### EXPLORE THE MATERIAL:
a – Set down the portion of the testimony excerpt starting at "Upon the request" and ending at "appellant very much.".
b – Summarize the testimony excerpt in two sentences.

### EXCERPT PROVIDED:
◆ ◆ ◆ ◆ ◆
Upon the request of appellant’ s wife, Erna Baradero executed an affidavit in connection with the present case, but the same was not filed then because of the affidavit of desistance which was executed and submitted by the parents of complainant. In her sworn statement, later marked in evidence as Exhibit "7", Erna Baradero alleged that on January 21, 1994, she confronted Mia Taha about the latter’ s indiscretion and reminded her that appellant is a married man, but complainant retorted, "Ano ang pakialam mo," adding that she loves appellant very much.
Appellant testified that on January 21, 1994, at around 7:00 P.M., Mia Taha went to his office asking for help with the monologue that she would be presenting for the Miss PNS contest. He agreed to meet her at the house of her cousin, Merlylyn Casantosan. However, when he reached the place, the house was dark and he saw Mia waiting for him outside. Accordingly, they just sat on a bench near the road where there was a lighted electric post and they talked about the matter she had earlier asked him about. They stayed there for fifteen minutes, after which complainant returned to her boarding house just across the street while appellant headed for home some fifteen meters away.
It appears that while complainant was then waiting for appellant, Filomena Pielago, a former teacher of Mia at PNS and who was then on her way to a nearby store, saw her sitting on a bench and asked what she was doing there at such a late hour. Complainant merely replied that she was waiting for somebody. Filomena proceeded to the store and, along the way, she saw Inday Zapanta watering the plants outside the porch of her house. When Filomena Pielago returned, she saw complainant talking with appellant and she noticed that they were quite intimate because they were holding hands. This made her suspect that the two could be having a relationship. She, therefore, told appellant that his wife had finished her aerobics class and was already waiting for him. She also advised Mia to go home.
Prior to this incident, Filomena Pielago, already used to see them seated on the same bench. Filomena further testified that she had tried to talk appellant out of the relationship because his wife had a heart ailment. She also warned Mia Taha, but to no avail. She had likewise told complainant’s grandmother about her activities. At the trial, she identified the handwriting of complainant appearing on the letters marked as Exhibits "1" and "2", claiming that she is familiar with the same because Mia was her former student. On cross-examination, Filomena clarified that when she saw the couple on the night of January 21, 1994, the two were talking naturally, she did not see Mia crying, nor did it appear as of appellant was pleading with her.
In the afternoon of the following day, January 22, 1994 appellant met Mia’ s mother on the road near their house and she invited him to come up and eat "buko" which invitation he accepted. Thirty minutes thereafter, complainant told him to ask permission from her mother for them to go and solicit funds at the poblacion, and he did so. Before they left, he noticed that Mia was carrying a plastic bag and when he asked her about it, she said that it contained her things which she was bringing to her cousin’s house. Appellant and Mia went to the poblacion where they solicited funds until 6:30 P.M. and then had snacks at the Vic Tan Store.
◆ ◆ ◆ ◆ ◆
### SUPPLIED RECORDS:
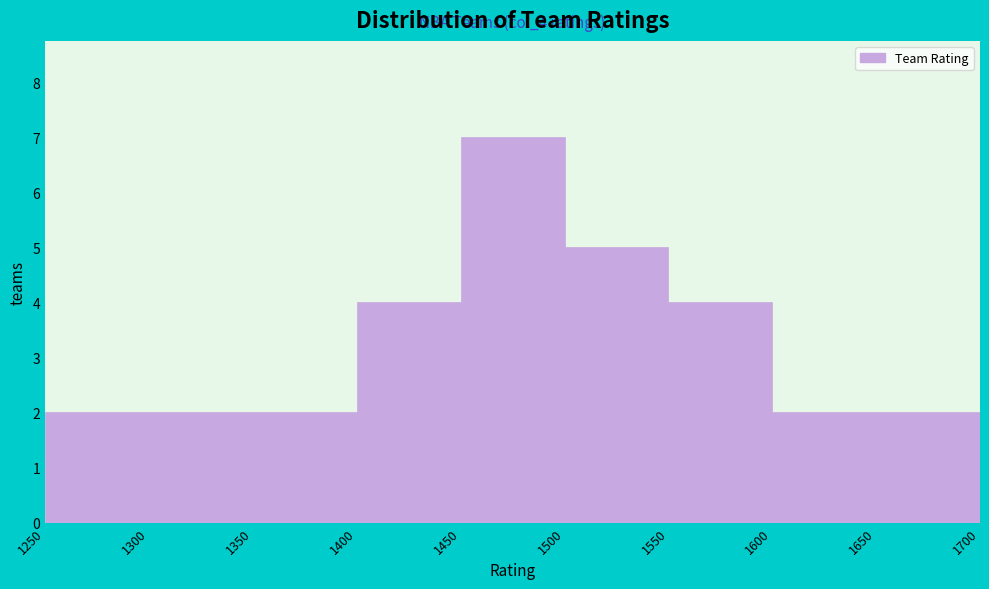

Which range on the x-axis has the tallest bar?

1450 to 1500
◆ ◆ ◆ ◆ ◆
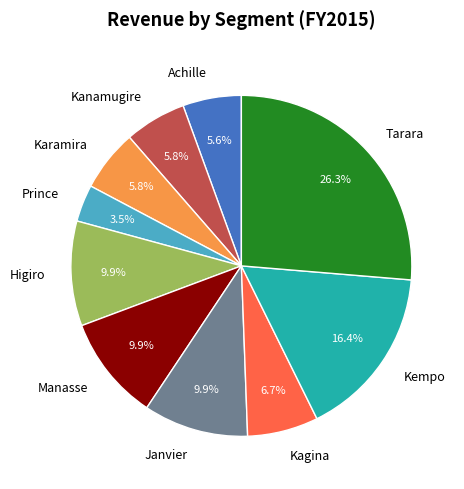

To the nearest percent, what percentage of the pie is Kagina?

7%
◆ ◆ ◆ ◆ ◆
### LIST OF ANSWERS:
a –
Upon the request of appellant’ s wife, Erna Baradero executed an affidavit in connection with the present case, but the same was not filed then because of the affidavit of desistance which was executed and submitted by the parents of complainant. In her sworn statement, later marked in evidence as Exhibit "7", Erna Baradero alleged that on January 21, 1994, she confronted Mia Taha about the latter’ s indiscretion and reminded her that appellant is a married man, but complainant retorted, "Ano ang pakialam mo," adding that she loves appellant very much.

b – Appellant testified that on the evening of January 21, 1994, he sat with Mia Taha on a bench near the road to discuss the monologue she would present for the Miss PNS contest, and Filomena Pielago testified that she saw the two holding hands, suspected a relationship, and had earlier warned both of them. Erna Baradero's sworn statement alleged that Mia said she loves appellant very much, and appellant's account continues that on January 22, 1994, he and Mia solicited funds at the poblacion after he asked her mother's permission.